Também em 2002, a Justiça condenou a Prefeitura de Santos a desocupar totalmente aquela área e recuperar o meio ambiente, tanto o solo quanto o lençol freático, ambos contaminados pelos efluentes do lixo ali depositado durante décadas. Depois de dez anos com recursos transitando nas esferas judiciais, a ação chegou ao fim em 2012, com a condenação da Prefeitura. Mas nada foi feito desde então.


Imagens obtidas pelo Google Earth Pro mostram a Vila dos Criadores em 2009, com apenas 250 habitações desconformes (HD), e em 2021, com 512HD. Prefeitura afirma que já existem mil moradias no local
Imagens obtidas pelo Google Earth Pro mostram a Vila dos Criadores em 2009, com apenas 250 habitações desconformes (HD), e em 2021, com 512HD. Prefeitura afirma que já existem mil moradias no local   Foto: reprodução/Google Earth

Há dois meses, a Justiça local adotou uma iniciativa inédita na região que busca dar fim à questão e fazer cumprir a sentença. Fernanda Menna, titular da 1ª Vara da Fazenda Pública de Santos, criou uma Câmara Judicial, instrumento previsto na lei e que busca estabelecer um plano de ação a partir de encontros e discussões envolvendo todas as partes, inclusive moradores da Vila dos Criadores.


Da câmara, fazem parte secretarias e conselhos municipais, Cohab, Defesa Civil, Instituto Brasileiro de Direito Urbanístico, o Núcleo de Justiça Restaurativa do Judiciário e arquitetos e urbanistas das faculdades locais. “Depois de 20 anos da sentença proferida e sem uma solução até agora, foi preciso encontrar outros caminhos. É um balão de ensaio para tentarmos fazer uma governança pública o mais transparente e participativa possível”, afirma a juíza, que está em Santos há apenas um ano.
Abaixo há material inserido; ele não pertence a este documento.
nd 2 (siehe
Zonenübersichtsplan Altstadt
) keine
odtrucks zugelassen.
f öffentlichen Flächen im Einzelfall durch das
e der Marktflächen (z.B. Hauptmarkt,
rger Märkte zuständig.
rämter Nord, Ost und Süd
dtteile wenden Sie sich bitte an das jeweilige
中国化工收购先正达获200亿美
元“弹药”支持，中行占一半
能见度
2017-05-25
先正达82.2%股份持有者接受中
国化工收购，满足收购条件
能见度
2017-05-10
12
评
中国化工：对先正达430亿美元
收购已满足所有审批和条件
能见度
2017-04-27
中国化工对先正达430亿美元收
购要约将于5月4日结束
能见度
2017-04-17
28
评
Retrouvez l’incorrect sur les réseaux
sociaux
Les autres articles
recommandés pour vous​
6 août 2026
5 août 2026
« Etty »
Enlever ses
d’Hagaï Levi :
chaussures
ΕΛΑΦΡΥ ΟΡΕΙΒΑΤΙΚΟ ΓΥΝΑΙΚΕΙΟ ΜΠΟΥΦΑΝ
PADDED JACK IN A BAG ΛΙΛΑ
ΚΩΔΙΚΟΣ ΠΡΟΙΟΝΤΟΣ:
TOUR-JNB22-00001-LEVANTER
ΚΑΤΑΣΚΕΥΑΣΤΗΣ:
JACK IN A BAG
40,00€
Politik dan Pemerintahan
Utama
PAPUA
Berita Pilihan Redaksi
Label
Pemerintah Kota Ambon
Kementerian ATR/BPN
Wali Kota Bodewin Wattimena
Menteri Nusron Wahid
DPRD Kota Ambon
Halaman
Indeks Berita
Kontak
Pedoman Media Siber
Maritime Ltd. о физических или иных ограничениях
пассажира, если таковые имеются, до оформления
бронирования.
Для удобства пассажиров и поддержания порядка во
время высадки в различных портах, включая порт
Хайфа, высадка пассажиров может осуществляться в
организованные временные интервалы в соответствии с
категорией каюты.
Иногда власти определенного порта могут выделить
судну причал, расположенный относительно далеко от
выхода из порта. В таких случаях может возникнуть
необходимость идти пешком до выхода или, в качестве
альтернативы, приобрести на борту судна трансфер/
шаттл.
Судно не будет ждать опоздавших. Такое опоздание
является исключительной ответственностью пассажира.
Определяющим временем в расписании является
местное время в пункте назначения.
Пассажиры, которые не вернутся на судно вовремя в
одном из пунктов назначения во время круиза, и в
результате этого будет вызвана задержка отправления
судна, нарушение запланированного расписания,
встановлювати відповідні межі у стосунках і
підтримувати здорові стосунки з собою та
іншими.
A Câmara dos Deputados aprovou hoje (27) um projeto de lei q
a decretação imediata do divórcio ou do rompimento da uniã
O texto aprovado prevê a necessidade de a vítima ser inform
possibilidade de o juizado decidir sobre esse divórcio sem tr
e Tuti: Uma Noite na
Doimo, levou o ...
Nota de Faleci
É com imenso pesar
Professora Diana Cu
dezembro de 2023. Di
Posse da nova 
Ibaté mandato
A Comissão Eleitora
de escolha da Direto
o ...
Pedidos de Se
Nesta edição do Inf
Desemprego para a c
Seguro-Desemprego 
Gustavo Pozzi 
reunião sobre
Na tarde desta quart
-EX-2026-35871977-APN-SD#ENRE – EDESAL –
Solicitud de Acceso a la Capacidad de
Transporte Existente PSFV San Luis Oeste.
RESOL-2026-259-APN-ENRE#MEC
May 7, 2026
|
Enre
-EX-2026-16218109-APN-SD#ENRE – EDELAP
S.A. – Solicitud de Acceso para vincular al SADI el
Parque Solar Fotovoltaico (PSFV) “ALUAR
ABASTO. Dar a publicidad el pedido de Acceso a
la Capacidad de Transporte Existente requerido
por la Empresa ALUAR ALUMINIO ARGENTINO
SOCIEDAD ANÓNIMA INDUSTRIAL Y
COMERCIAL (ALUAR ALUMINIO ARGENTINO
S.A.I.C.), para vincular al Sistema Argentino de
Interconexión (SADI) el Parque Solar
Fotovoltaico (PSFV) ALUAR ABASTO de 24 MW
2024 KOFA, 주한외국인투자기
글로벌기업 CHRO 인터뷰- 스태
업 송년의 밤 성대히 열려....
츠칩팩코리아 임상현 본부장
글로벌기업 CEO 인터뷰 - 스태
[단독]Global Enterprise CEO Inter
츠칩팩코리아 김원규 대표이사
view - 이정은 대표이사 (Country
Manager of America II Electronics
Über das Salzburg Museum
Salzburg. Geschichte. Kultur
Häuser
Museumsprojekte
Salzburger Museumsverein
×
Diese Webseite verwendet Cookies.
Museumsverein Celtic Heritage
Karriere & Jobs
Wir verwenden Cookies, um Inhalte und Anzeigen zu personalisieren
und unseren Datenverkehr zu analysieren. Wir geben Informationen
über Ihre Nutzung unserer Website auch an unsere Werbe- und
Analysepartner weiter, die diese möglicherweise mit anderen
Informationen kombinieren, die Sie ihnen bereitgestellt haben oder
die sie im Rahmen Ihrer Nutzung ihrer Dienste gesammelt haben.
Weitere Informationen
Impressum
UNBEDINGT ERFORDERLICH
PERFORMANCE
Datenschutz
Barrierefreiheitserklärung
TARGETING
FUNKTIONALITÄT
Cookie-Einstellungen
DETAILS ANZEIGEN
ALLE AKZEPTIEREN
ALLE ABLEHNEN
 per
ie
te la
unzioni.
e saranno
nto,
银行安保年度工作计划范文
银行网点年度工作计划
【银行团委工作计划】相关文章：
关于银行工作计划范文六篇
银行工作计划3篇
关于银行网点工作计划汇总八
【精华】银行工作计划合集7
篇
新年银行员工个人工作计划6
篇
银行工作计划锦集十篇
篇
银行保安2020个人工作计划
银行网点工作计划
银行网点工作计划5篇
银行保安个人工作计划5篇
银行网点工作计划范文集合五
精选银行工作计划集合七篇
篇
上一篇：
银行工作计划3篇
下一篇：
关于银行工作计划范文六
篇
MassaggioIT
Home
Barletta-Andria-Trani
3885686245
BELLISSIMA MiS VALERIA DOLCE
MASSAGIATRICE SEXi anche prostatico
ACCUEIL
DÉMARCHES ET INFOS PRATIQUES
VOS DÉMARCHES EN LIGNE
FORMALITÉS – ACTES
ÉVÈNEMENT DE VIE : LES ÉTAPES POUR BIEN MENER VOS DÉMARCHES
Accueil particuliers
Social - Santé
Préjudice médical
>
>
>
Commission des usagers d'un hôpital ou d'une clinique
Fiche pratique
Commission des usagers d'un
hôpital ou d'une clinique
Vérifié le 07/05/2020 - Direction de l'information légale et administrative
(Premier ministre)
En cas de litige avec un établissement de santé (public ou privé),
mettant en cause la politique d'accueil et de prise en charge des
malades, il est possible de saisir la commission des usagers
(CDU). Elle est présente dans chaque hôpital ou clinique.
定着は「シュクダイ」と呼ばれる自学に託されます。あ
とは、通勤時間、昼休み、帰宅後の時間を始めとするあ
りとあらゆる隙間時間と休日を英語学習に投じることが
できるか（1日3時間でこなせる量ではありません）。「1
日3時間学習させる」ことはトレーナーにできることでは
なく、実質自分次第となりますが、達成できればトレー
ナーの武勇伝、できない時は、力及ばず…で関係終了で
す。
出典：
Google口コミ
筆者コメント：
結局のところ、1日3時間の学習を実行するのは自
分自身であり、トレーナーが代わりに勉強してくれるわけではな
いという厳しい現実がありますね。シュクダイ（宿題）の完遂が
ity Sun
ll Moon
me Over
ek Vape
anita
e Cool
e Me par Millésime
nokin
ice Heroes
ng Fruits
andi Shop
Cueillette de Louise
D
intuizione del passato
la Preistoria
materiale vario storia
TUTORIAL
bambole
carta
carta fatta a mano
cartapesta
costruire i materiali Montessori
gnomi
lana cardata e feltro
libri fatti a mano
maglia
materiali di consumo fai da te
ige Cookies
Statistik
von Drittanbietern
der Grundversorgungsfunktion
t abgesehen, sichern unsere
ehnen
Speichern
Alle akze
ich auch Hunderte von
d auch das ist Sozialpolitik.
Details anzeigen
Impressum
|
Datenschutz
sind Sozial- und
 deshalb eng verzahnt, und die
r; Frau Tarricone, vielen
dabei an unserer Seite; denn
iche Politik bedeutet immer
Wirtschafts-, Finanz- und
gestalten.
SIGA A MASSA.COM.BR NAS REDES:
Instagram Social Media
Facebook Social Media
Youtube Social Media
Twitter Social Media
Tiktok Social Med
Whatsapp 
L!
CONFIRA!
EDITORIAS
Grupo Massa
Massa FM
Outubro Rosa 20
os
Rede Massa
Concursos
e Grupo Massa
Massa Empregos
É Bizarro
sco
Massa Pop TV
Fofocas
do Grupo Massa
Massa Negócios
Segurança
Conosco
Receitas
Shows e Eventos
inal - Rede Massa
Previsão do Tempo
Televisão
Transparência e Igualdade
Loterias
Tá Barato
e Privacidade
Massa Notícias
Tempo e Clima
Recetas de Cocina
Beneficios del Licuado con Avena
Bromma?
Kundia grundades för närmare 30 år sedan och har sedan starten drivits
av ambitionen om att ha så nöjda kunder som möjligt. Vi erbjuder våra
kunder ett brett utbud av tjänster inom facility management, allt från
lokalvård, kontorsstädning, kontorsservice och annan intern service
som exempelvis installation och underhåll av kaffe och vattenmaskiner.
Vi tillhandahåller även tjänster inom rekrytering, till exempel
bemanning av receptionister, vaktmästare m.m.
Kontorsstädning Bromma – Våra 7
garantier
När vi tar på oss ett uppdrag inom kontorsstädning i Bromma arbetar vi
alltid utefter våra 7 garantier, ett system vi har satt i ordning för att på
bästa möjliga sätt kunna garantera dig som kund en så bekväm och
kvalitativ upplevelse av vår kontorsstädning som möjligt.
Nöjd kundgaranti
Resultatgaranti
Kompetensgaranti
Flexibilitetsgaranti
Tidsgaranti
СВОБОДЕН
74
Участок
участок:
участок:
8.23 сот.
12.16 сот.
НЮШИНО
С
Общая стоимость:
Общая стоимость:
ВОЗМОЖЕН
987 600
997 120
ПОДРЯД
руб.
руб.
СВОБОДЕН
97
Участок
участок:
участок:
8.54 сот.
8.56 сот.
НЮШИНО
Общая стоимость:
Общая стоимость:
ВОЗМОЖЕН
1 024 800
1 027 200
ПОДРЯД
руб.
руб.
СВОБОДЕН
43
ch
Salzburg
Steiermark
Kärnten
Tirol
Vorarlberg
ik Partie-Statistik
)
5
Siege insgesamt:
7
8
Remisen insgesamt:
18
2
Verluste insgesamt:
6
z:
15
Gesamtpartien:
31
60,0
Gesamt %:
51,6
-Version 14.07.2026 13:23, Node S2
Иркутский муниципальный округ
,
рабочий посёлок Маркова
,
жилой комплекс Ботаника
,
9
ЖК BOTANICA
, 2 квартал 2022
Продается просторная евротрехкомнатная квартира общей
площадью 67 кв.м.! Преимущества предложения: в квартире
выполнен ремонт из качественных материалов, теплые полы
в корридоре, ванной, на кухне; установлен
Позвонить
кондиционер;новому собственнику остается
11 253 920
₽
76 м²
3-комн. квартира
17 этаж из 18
O primeiro encontro da Câmara ocorreu no final de janeiro e outros estão programados.


Inércia
No despacho que criou a Câmara, em novembro de 2021, a magistrada deixa registrados os motivos que levaram à adoção dessa medida: “Há um estado de coisas inconstitucional, caracterizado pela irresponsabilidade organizada no funcionamento da estrutura administrativa institucional vigente, que tem se mostrado, de forma patente, inerte, ineficiente, inefetiva à salvaguarda socioecológica, tanto da natureza quanto das famílias que residem em área de extremo risco, nada obstante ao já antigo comando jurisdicional vigente, descumprido”.


Frentes
O trabalho foi dividido em três frentes: social, ambiental e urbanística. Cada uma tem como lição de casa reunir e compartilhar informações que facilitem, ao final, a tomada de decisão. “Precisamos saber ao certo quais são os riscos a que essas famílias estão expostas. O grupo social vai trabalhar mais com a comunidade, conscientizando sobre esses riscos. Agora, há um elemento a mais, que é a necessidade de expansão do Porto, com todos os riscos tecnológicos que pode representar a presença de pessoas ali. É uma área ingrata para ser ocupada por pessoas”.


O primeiro encontro ocorreu no fim de janeiro. “Foi um encontro de apresentações. Todos puderam falar, se apresentar e expor as suas demandas”, diz. Os representantes da Vila dos Criadores acrescentaram um risco ao quadro já complexo: o acesso à vila, feito por um único caminho. “Se há um incêndio ou uma necessidade de esvaziar o local rapidamente, será uma tragédia”.


Imagens aéreas mostram casa com piscina entre as moradias irregulares da vila
Imagens aéreas mostram casa com piscina entre as moradias irregulares da vila   Foto: Fernando Camacho

A prefeitura
Em nota, a prefeitura de Santos diz que vai reforçar o monitoramento da área por meio da aquisição de novas tecnologias (mapeamento por satélite) e com apoio da Polícia Militar. “A Prefeitura já encaminhou para a Câmara projeto de lei que prevê a criação de Operação Delegada com apoio da Polícia Militar Ambiental, que poderá ampliar e dar apoio às ações da Guarda Civil Municipal visando o congelamento de áreas irregularmente ocupadas”.


A Prefeitura afirma também que, após a desativação do antigo lixão, a Companhia Ambiental do Estado (Cetesb) solicitou à Prefeitura a análise detalhada da qualidade do solo e da água no local.


“O trabalho, que é composto de várias fases, foi iniciado em 2002 e concluído neste ano. A análise de risco (última etapa) apontou risco para ingestão de água subterrânea (ou seja, sem risco às famílias que ocupam a área). O trabalho já foi entregue à Cetesb, que atualmente analisa os resultados, inclusive, com o apoio do Município”.